* begin *
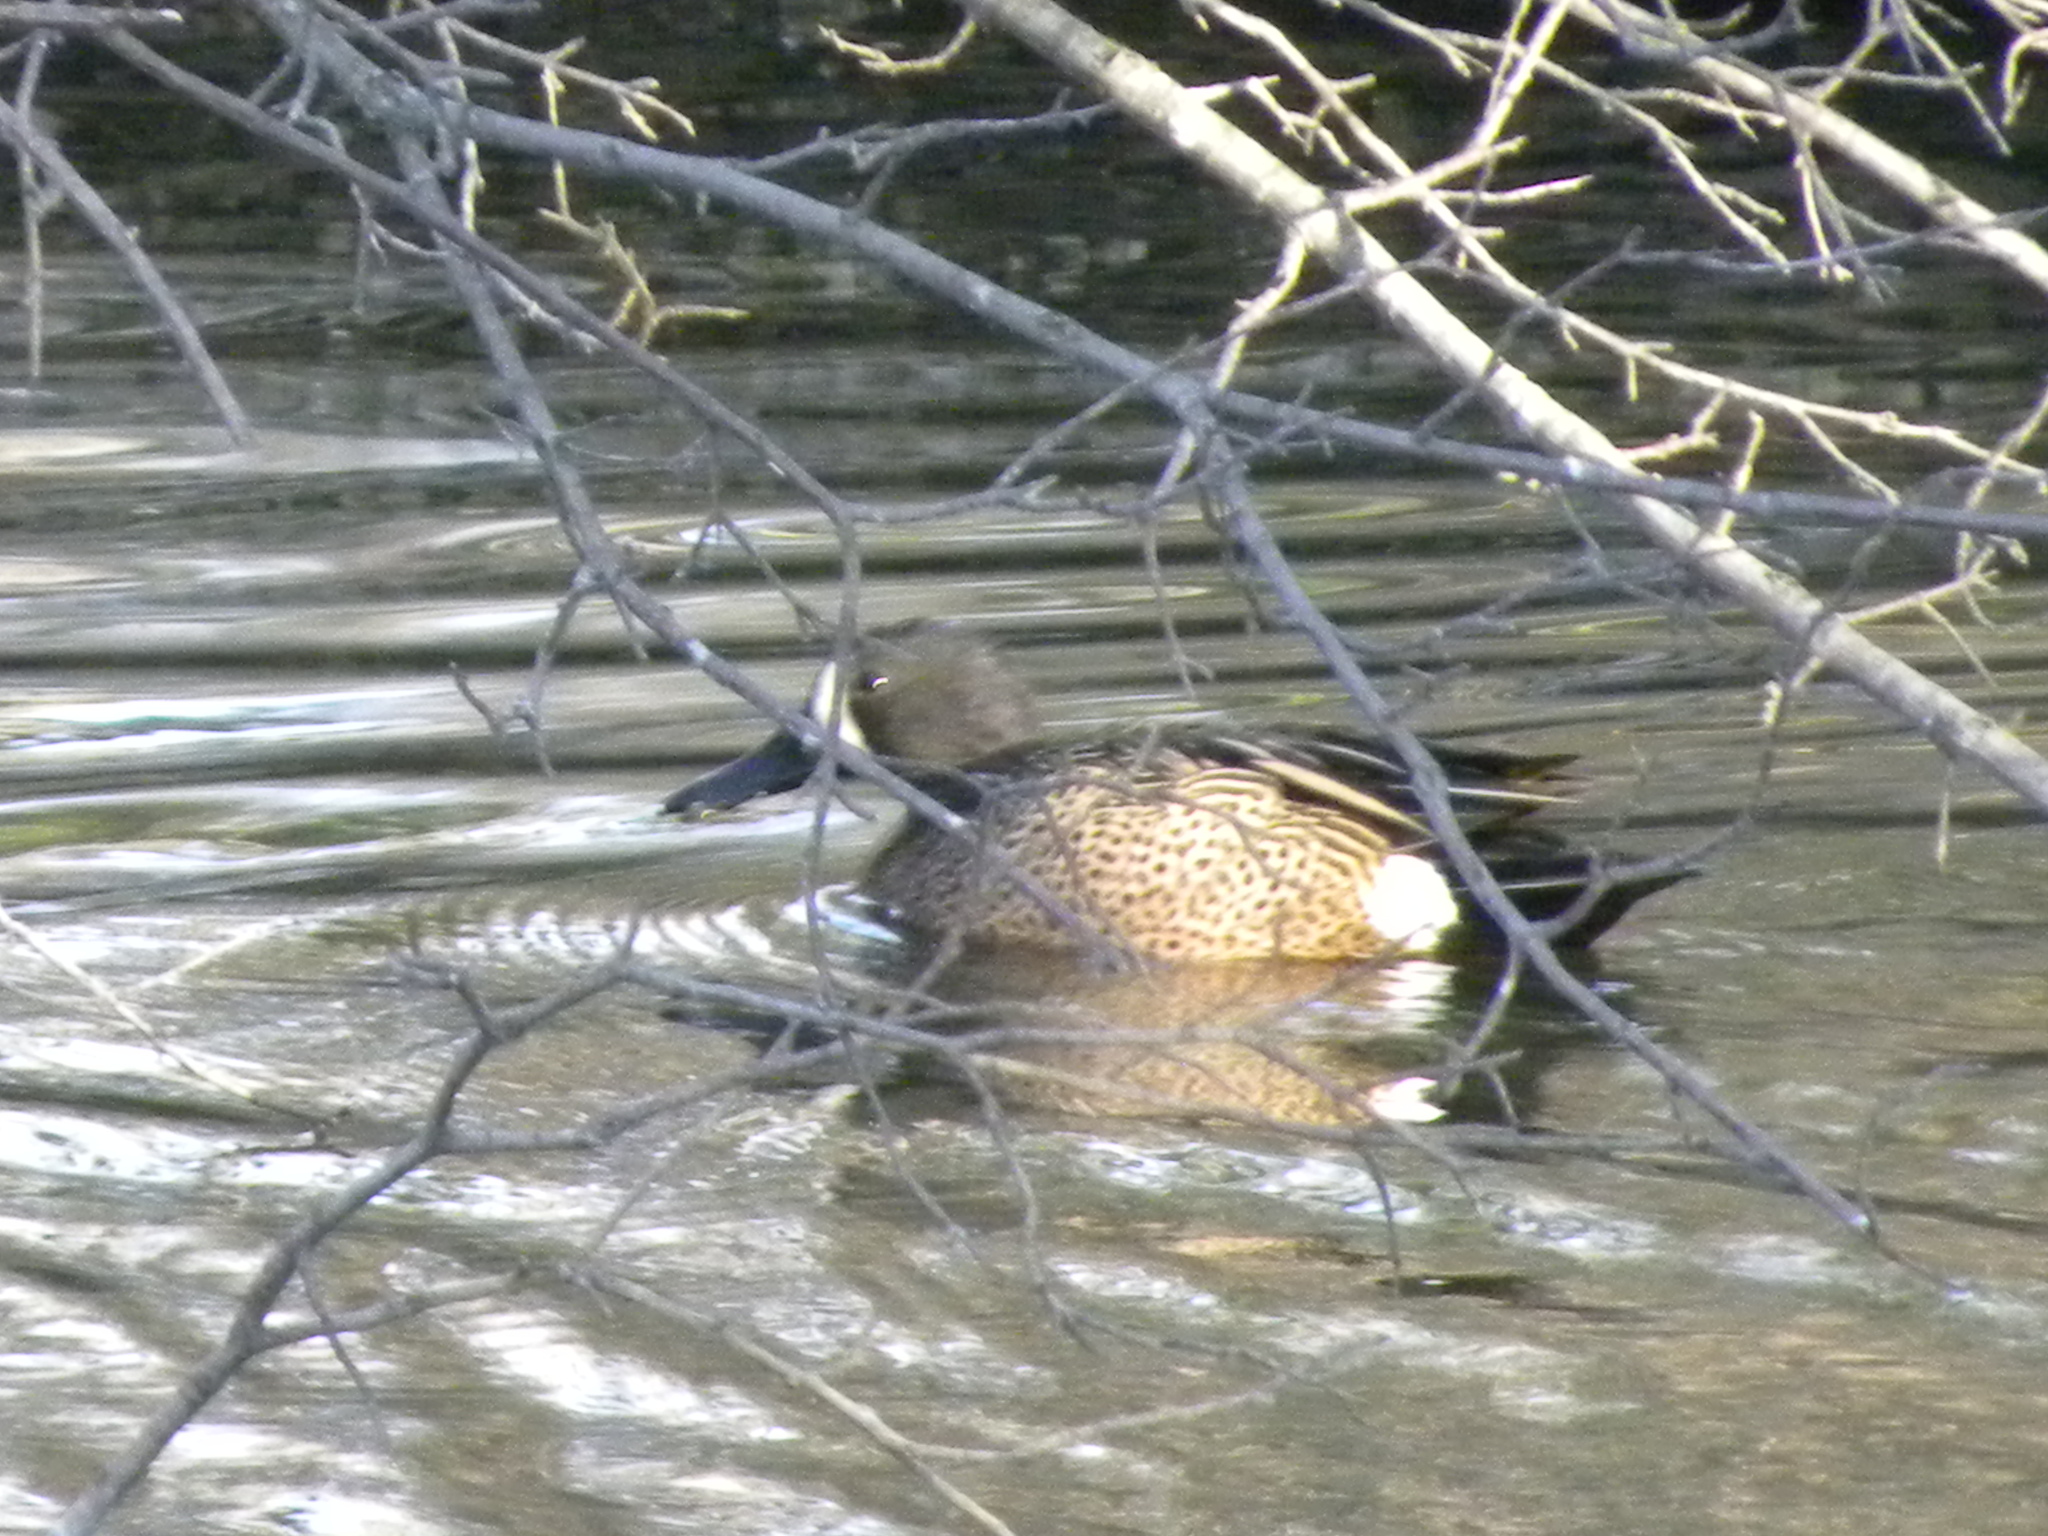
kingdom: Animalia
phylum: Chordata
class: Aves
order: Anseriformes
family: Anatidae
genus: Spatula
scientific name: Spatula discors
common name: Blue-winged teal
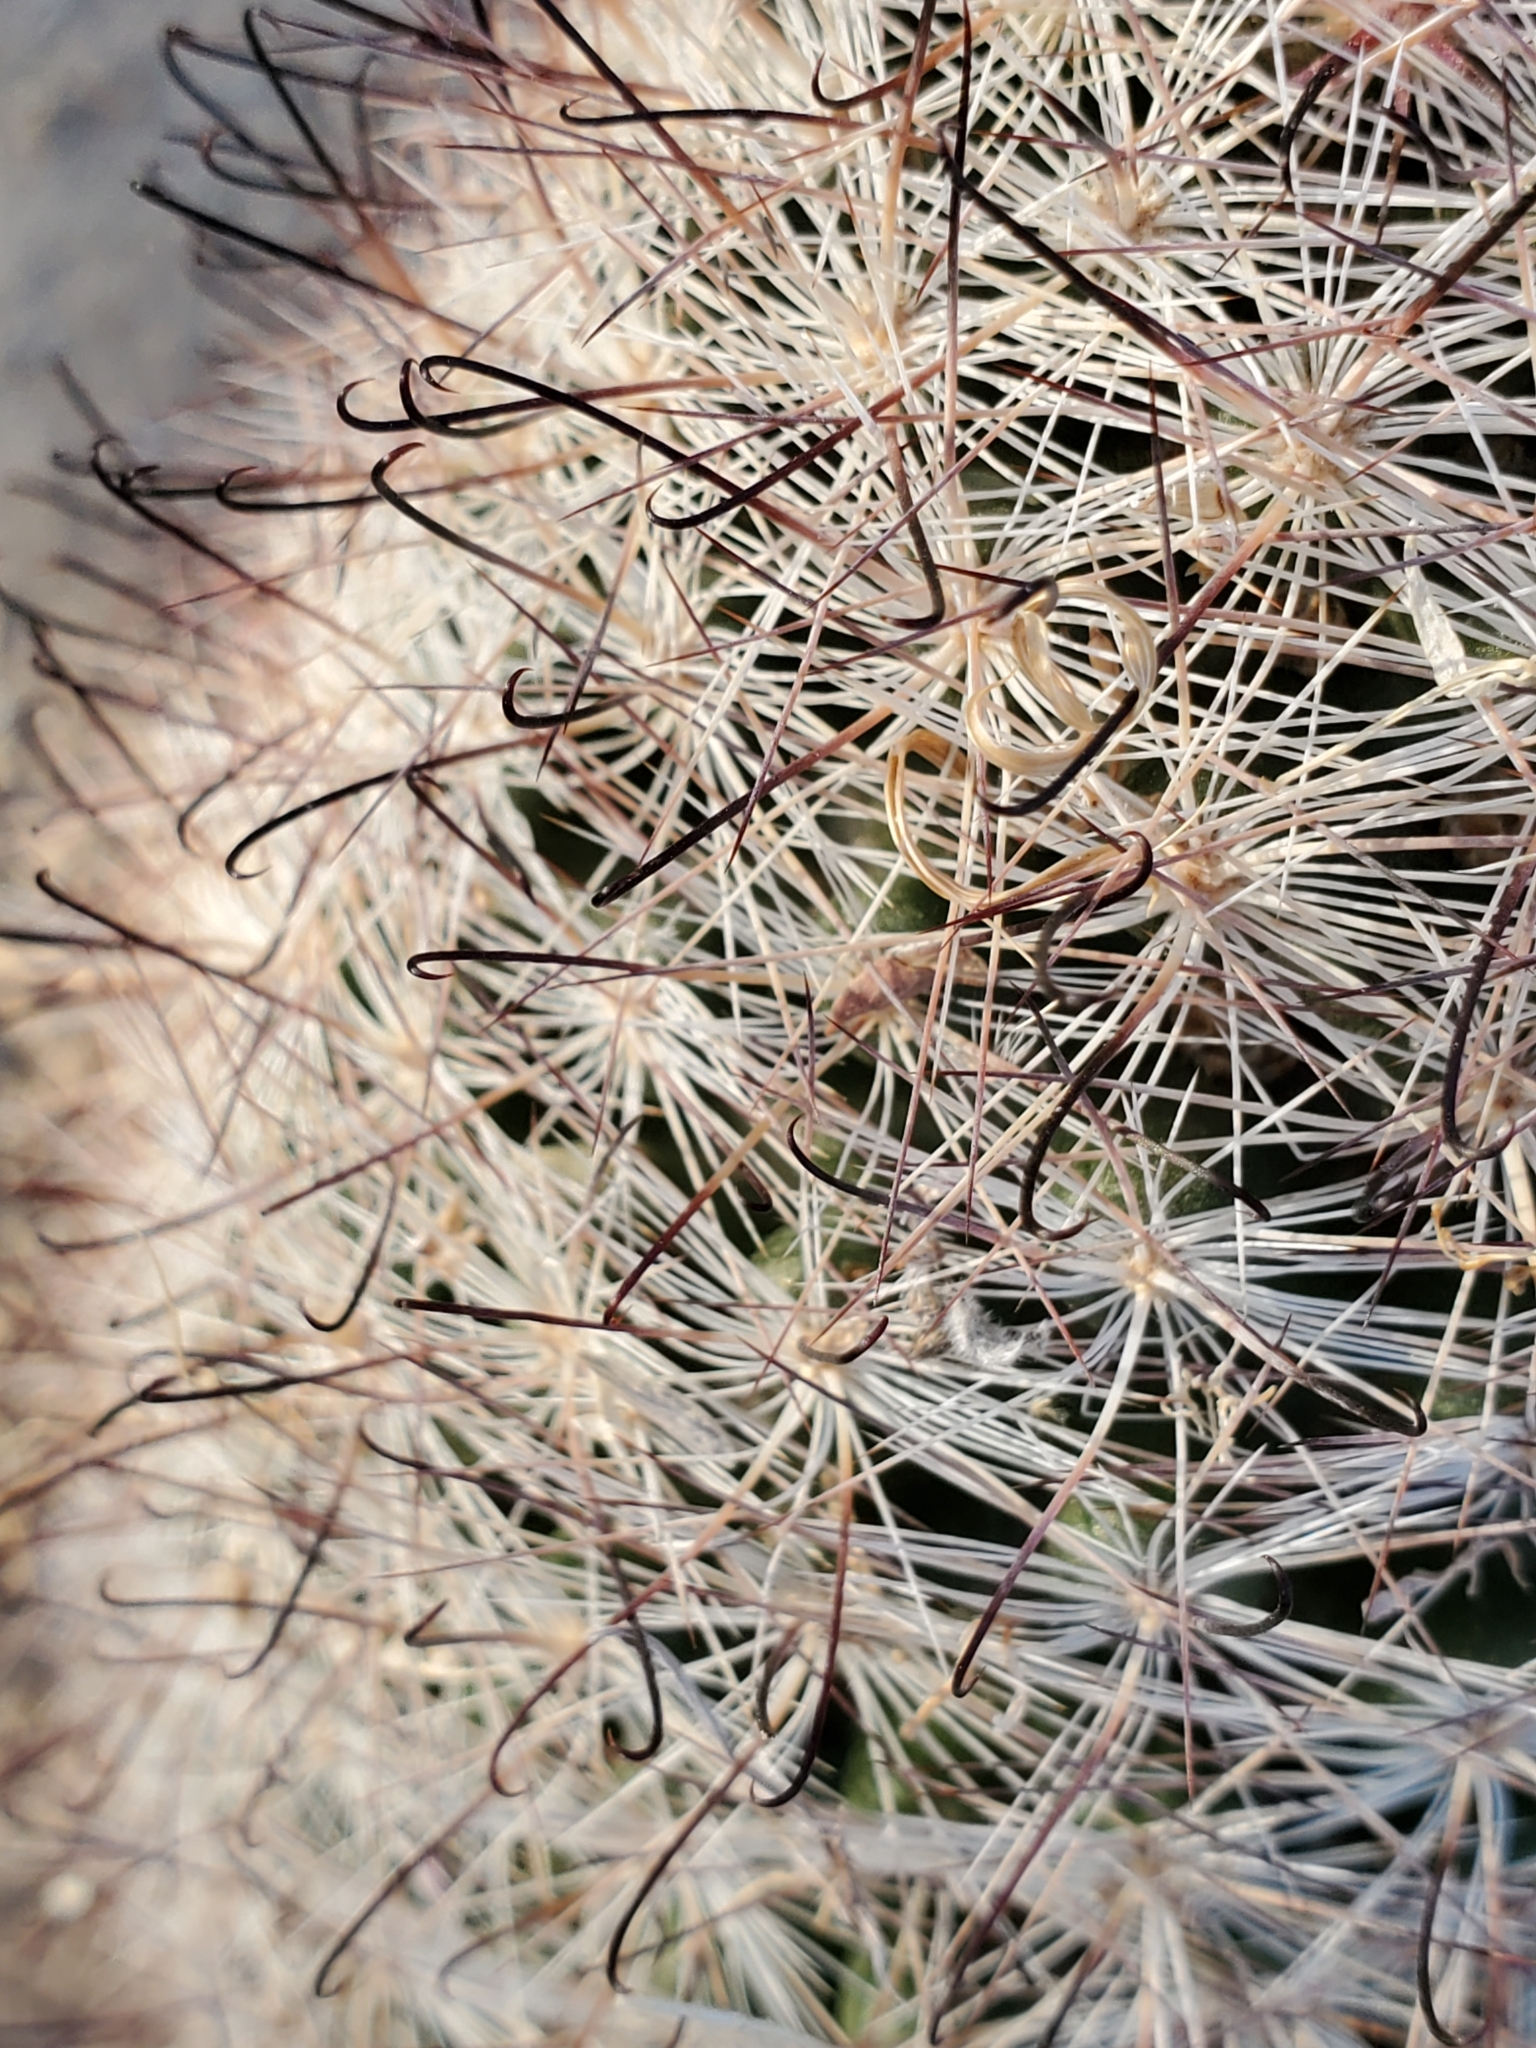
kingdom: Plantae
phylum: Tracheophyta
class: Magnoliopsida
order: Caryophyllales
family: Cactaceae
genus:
* end *
WHAT THIS TASK INVOLVES - Reproduce every line of text in the records above without changing a word, and leave the pictures out.

COMPLETED EXERCISE -
kingdom: Animalia
phylum: Chordata
class: Aves
order: Anseriformes
family: Anatidae
genus: Spatula
scientific name: Spatula discors
common name: Blue-winged teal
kingdom: Plantae
phylum: Tracheophyta
class: Magnoliopsida
order: Caryophyllales
family: Cactaceae
genus:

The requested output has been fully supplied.